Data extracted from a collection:
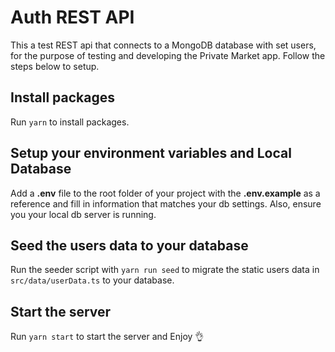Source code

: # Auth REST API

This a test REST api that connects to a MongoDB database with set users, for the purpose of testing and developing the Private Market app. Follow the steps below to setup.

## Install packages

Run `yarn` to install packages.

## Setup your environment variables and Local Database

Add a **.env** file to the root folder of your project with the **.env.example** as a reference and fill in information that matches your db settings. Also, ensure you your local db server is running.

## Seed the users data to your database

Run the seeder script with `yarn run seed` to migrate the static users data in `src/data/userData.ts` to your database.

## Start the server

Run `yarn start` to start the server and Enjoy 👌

_Exercise instructions:_ Return the line that contains "## Setup your" along with every line after it through the end of the entries, exactly, adding nothing.

_Solution to this exercise:_
## Setup your environment variables and Local Database

Add a **.env** file to the root folder of your project with the **.env.example** as a reference and fill in information that matches your db settings. Also, ensure you your local db server is running.

## Seed the users data to your database

Run the seeder script with `yarn run seed` to migrate the static users data in `src/data/userData.ts` to your database.

## Start the server

Run `yarn start` to start the server and Enjoy 👌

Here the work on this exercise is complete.